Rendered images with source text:
|---|

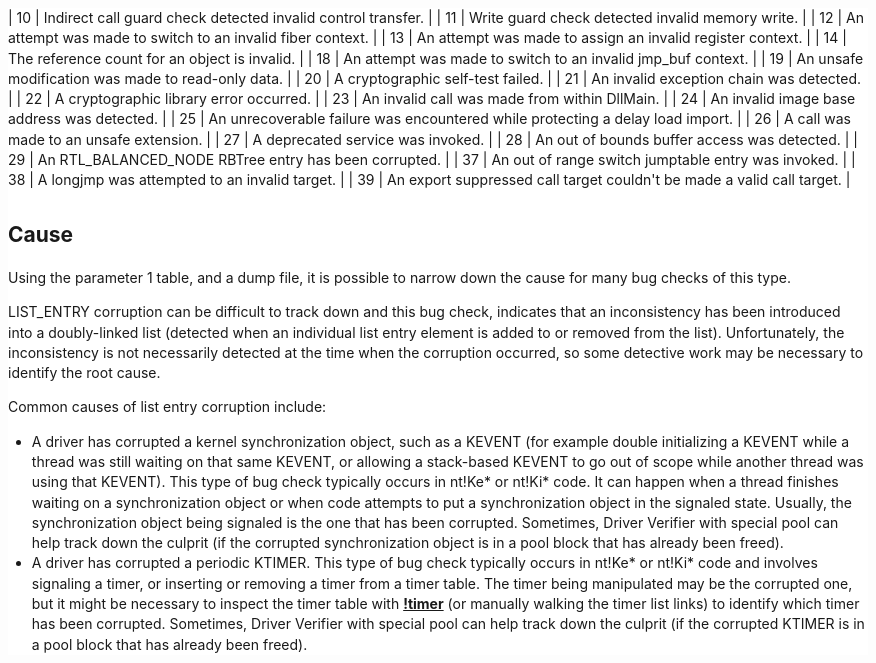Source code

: |   10 |  Indirect call guard check detected invalid control transfer. |
|   11 | Write guard check detected invalid memory write. |
|   12 | An attempt was made to switch to an invalid fiber context. |
|   13 | An attempt was made to assign an invalid register context. |
|   14 | The reference count for an object is invalid. |
|   18 | An attempt was made to switch to an invalid jmp_buf context. |
|   19 | An unsafe modification was made to read-only data. |
|   20 | A cryptographic self-test failed. |
|   21 | An invalid exception chain was detected. |
|   22 | A cryptographic library error occurred. |
|   23 | An invalid call was made from within DllMain. |
|   24 | An invalid image base address was detected. |
|   25 | An unrecoverable failure was encountered while protecting a delay load import. |
|   26 | A call was made to an unsafe extension. |
|   27 | A deprecated service was invoked. |
|   28 | An out of bounds buffer access was detected. |
|   29 | An RTL_BALANCED_NODE RBTree entry has been corrupted. |
|   37 | An out of range switch jumptable entry was invoked. |
|   38 | A longjmp was attempted to an invalid target. |
|   39 | An export suppressed call target couldn't be made a valid call target. |
 

## Cause

Using the parameter 1 table, and a dump file, it is possible to narrow down the cause for many bug checks of this type.

LIST\_ENTRY corruption can be difficult to track down and this bug check, indicates that an inconsistency has been introduced into a doubly-linked list (detected when an individual list entry element is added to or removed from the list). Unfortunately, the inconsistency is not necessarily detected at the time when the corruption occurred, so some detective work may be necessary to identify the root cause.

Common causes of list entry corruption include:

-   A driver has corrupted a kernel synchronization object, such as a KEVENT (for example double initializing a KEVENT while a thread was still waiting on that same KEVENT, or allowing a stack-based KEVENT to go out of scope while another thread was using that KEVENT). This type of bug check typically occurs in nt!Ke\* or nt!Ki\* code. It can happen when a thread finishes waiting on a synchronization object or when code attempts to put a synchronization object in the signaled state. Usually, the synchronization object being signaled is the one that has been corrupted. Sometimes, Driver Verifier with special pool can help track down the culprit (if the corrupted synchronization object is in a pool block that has already been freed).
-   A driver has corrupted a periodic KTIMER. This type of bug check typically occurs in nt!Ke\* or nt!Ki\* code and involves signaling a timer, or inserting or removing a timer from a timer table. The timer being manipulated may be the corrupted one, but it might be necessary to inspect the timer table with [**!timer**](-timer.md) (or manually walking the timer list links) to identify which timer has been corrupted. Sometimes, Driver Verifier with special pool can help track down the culprit (if the corrupted KTIMER is in a pool block that has already been freed).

|---|

▸ Task goal
Could you set down, word for word, only the lines above from the line with "Common causes of" to the line with "corrupted a kernel", including both?

▸ Solution below
Common causes of list entry corruption include:

-   A driver has corrupted a kernel synchronization object, such as a KEVENT (for example double initializing a KEVENT while a thread was still waiting on that same KEVENT, or allowing a stack-based KEVENT to go out of scope while another thread was using that KEVENT). This type of bug check typically occurs in nt!Ke\* or nt!Ki\* code. It can happen when a thread finishes waiting on a synchronization object or when code attempts to put a synchronization object in the signaled state. Usually, the synchronization object being signaled is the one that has been corrupted. Sometimes, Driver Verifier with special pool can help track down the culprit (if the corrupted synchronization object is in a pool block that has already been freed).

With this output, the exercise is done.